Nous commandons chacun un verre de whisky au bar. Trois femmes, assises au comptoir et ayant remarqué notre accent, se joignent à nous. Simon leur prend chacune une coupe de champagne. Aucune des trois ne me plaît. Elles ne dégagent pas grand-chose d'exaltant, même si je m'efforce de rester courtois. Elles n'ont aucune conversation ce qui devient rapidement ennuyeux. Je suis plutôt réservé et me renferme de plus en plus, sans même leur prêter plus attention.

Quelques instants plus tard, des rires bruyants me parviennent et je tourne ainsi dos au comptoir pour observer la scène. Au fond de la piste de danse, près des divans, un groupe de jeunes gens rit en essayant de boire culs-secs.

Elle est là ! Se levant pour aller danser au milieu de la foule, ma jolie bohème du café. Je n'arrive pas à y croire. Je suis en train de rêver. Le morceau Sol d'Alef vibre à mes oreilles. L'alcool me scotche sur place, alors que son corps ondule au rythme de la musique. Ce soir-là, ses cheveux sont attachés en chignon, elle a délaissé sa jupe longue pour une combinaison short grise pailleté et ses sandales pour des talons aiguilles. Mon Dieu, quelle créature avez-vous créée ? La création divine, l'emblème du sacré sur Terre. Tout ce que j'exigeais de la femme perspicace et espiègle s'évanouit en sa présence. Mon cœur bat la chamade et je me sens basculer dans le vide.

— Oh James !

Je vois une main passer devant moi, comme pour me faire revenir de mes songes.

— C'est elle. Simon, c'est elle la fille du café. Là, juste au milieu de la piste avec la combinaison à paillettes.

Simon ne me répond pas tout de suite. J'attends pourtant une réaction de sa part et ainsi je l'observe la fixer un long instant. Est-ce de la mélancolie dans ses yeux ? L'espace d'un instant, il me semble le lire dans son regard, avant qu'il n'esquisse un petit sourire en coin.

— Simon ?

— Hein ? Oui. Oui, je la vois.

— N'est-elle pas gracieuse ? Ravissante, somptueuse, elle est à couper le souffle.

— C'est une sacrée belle femme, on est d'accord. Qu'est-ce que t'attends alors ?

Je prends une grande respiration et je bois d'un coup sec mon verre de whisky. Que dois-je faire ? Dois-je aller la voir ? Pour lui dire quoi ?

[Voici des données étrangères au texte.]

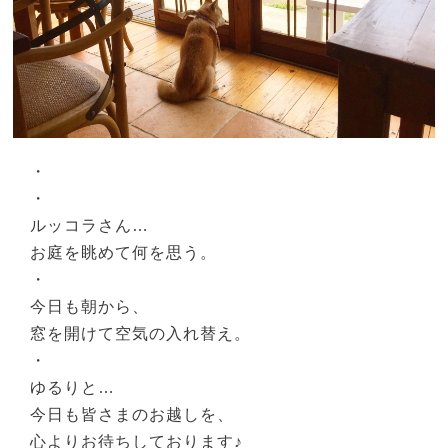
・
・
ルッコラさん…
お庭を眺めて何を思う。
・
今日も朝から、
窓を開けて空気の入れ替え。
・
ゆるりと…
今日も皆さまのお越しを、
心よりお待ちしております♪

Salut, je t'ai vue la dernière fois, tu veux danser ?

C'est d'une tristesse déconcertante. Avoir trente-huit ans et ne pas savoir approcher une femme avec élégance et tact. Je n'ai jamais eu besoin de faire ça, aussi ! Je ne dois pas lui plaire, c'est tout. La drague insistante, ça n'est pas ma tasse de thé. Je suis vieux jeu. Je préfère un regard qui veut tout dire. Des mots. Des gestes. Des actes que je peux interpréter comme une invitation. Je dois avoir un côté narcissique qui me dicte d'attendre que l'on me séduise, comme si j'étais irrésistible.

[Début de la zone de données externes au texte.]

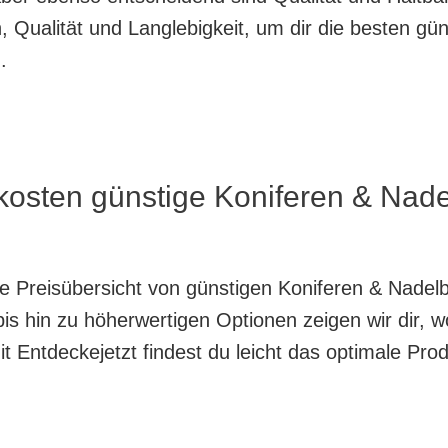
 Qualität und Langlebigkeit, um dir die besten gün
.
kosten günstige Koniferen & Nade
te Preisübersicht von günstigen Koniferen & Nadel
is hin zu höherwertigen Optionen zeigen wir dir, w
 Entdeckejetzt findest du leicht das optimale Prod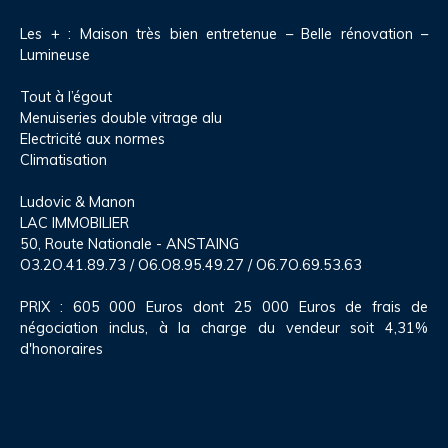
Les + : Maison très bien entretenue – Belle rénovation –
Lumineuse
Tout à l’égout
Menuiseries double vitrage alu
Electricité aux normes
Climatisation
Ludovic & Manon
LAC IMMOBILIER
50, Route Nationale - ANSTAING
O3.2O.41.89.73 / O6.O8.95.49.27 / O6.7O.69.53.63
PRIX : 605 000 Euros dont 25 000 Euros de frais de
négociation inclus, à la charge du vendeur soit 4,31%
d'honoraires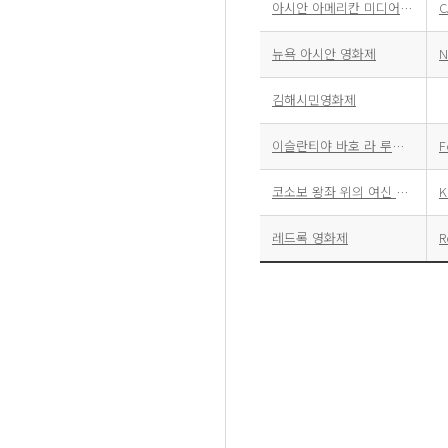
아시안 아메리칸 미디어센터 영화제
C
뉴욕 아시안 영화제
김해시민영화제
이슬란티야 바호 라 루나 국제 영화제
코소보 왕좌 위의 여신 영화제
레드록 영화제
R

Avec elle, je perds toute assurance. Faut dire que j'arrive à un âge où la vieillesse ne me laissera plus le choix que de faire un pas en avant, me dit une voix dans ma tête.

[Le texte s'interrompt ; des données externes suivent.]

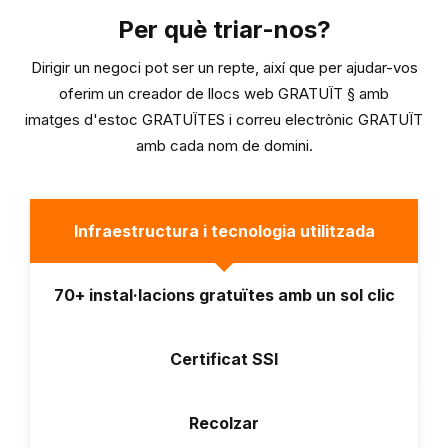
Per què triar-nos?
Dirigir un negoci pot ser un repte, així que per ajudar-vos
oferim un creador de llocs web GRATUÏT § amb
imatges d'estoc GRATUÏTES i correu electrònic GRATUÏT
amb cada nom de domini.
Infraestructura i tecnologia utilitzada
70+ instal·lacions gratuïtes amb un sol clic
Certificat SSl
Recolzar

Je me dégonfle et opte pour aller chercher un paquet de cigarettes plutôt. Après avoir été traité de « couilles molles », je jette un dernier coup d'oeil en direction de la piste de danse. Son corps se déhanche toujours sur cet air oriental rythmé de tempo moderato. Sous cet éclairage rouge, le spectacle reste envoûtant, comme si elle avait pris place dans ce décor et qu'ils ne faisaient plus qu'un. Il n'y a que la passion et l'interdit qui façonnent ces murs désormais.